How does a team so defined—through its fandom, commentary, and league record—as being the underdog retain its identity when it wins? Will all that fan fervor, the tears and cheers over that first big W, start to subside as this team becomes just another team in the middle of the pack?

Overwatch fans cheering at Blizzard Arena

Credit: Sean Costello for Blizzard Entertainment

You might look to Geguri now, as the core of the team’s spirit. While that remains true, she was still on the sidelines for the winning point. Geguri’s shift into a secondary role is a sound one for basic team composition reasons: the Dragons’ answer to the current, prevalent trend of triple-tank, triple-healer lineups looks to center around DDing’s Sombra, which means one tank has to sit out, and so Zarya player Min-seong “Diem” Bae swapped out; a curious swap, when Zarya was a hero Geguri was known for long before the Overwatch League was formed. It makes clear game sense, but from a storyline viewpoint, Geguri’s distance from the win celebration was symbolic of the separation between Dragons-then, and Dragons-now.

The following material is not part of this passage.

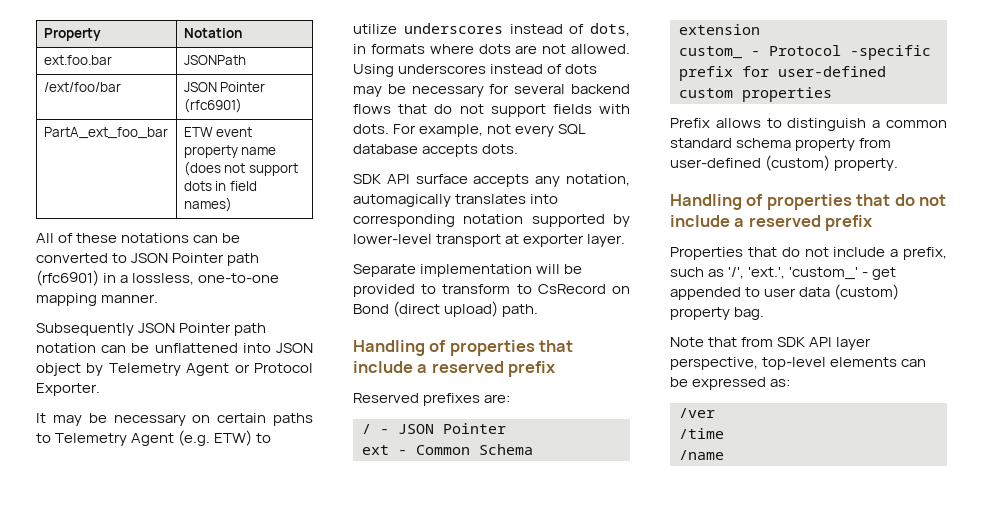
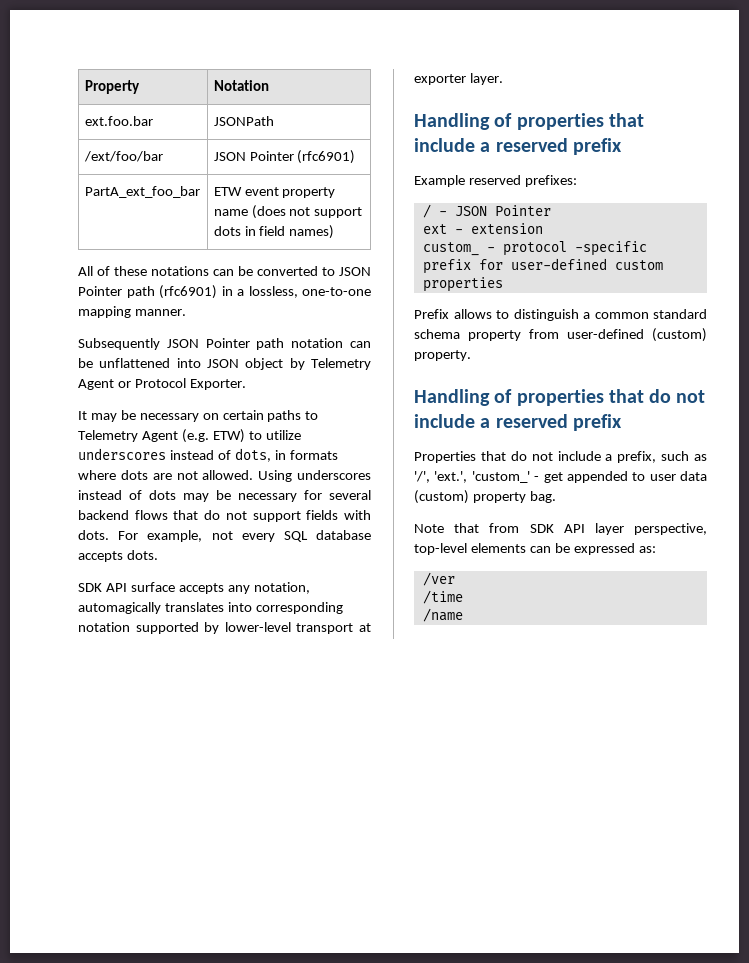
[353,264,583,277] [353,284,630,297] [353,301,539,317] // Separate implementation will be provided to transform to CsRecord on Bond (direct upload) path. -> (503, 79) none
[353,393,511,406] Reserved prefixes are: -> [414,175,577,187] Example reserved prefixes:
[416,444,533,455] Common Schema -> (463, 231) none
[769,45,841,56] Protocol -> [502,241,567,256] protocol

Shanghai might seem like a Ship of Theseus for its fandom, but even in the face of losing its underdog status, there is freedom for these Dragons to define themselves now. There was a shadow cast over every match leading up to this point, a constant question of whether this team would ever actually win. These swaps are pragmatic. Losing is an accepted part of competing, but a streak that long cannot be fun, and leaving that record in the dust is the first step towards building whatever comes next.

Now that they’ve shown they can, their future is theirs to determine, apart from expectations and the desperation borne of a zero. That single one in the win column might become the most important of the season, but the lack of it was something fans might have found value in. So much was invested by team and fans alike in seeing this day happen. Now they all have to wake up, get to work, face the next game, and think about what a future without a winless Shanghai could look like.